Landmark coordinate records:
►
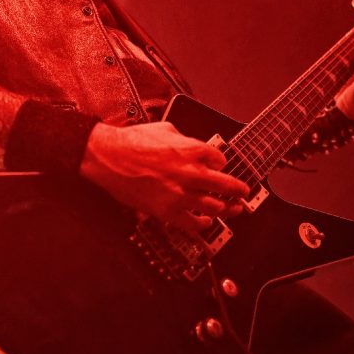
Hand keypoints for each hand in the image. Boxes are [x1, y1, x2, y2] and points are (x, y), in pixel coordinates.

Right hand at [79, 122, 249, 234]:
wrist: (109, 157)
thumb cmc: (132, 141)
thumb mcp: (166, 129)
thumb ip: (185, 139)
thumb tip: (193, 145)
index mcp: (193, 150)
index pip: (221, 159)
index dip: (222, 163)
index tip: (222, 167)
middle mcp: (191, 173)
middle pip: (227, 186)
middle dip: (239, 190)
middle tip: (244, 193)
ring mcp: (181, 194)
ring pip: (215, 207)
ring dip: (225, 209)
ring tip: (230, 209)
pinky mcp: (168, 211)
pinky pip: (194, 224)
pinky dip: (204, 224)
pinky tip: (206, 222)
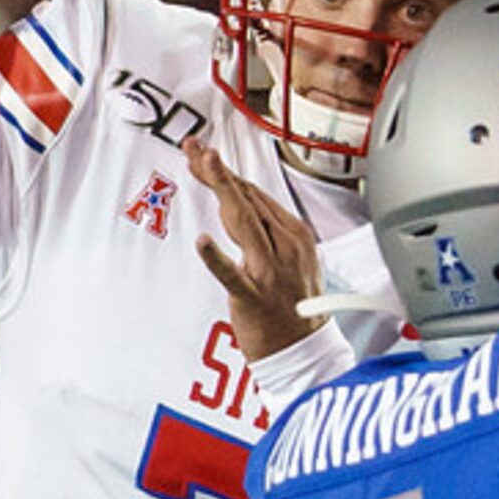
◄
== Exercise requirements ==
Count lines above containing "middle" and report only the total.

== Exercise response ==
4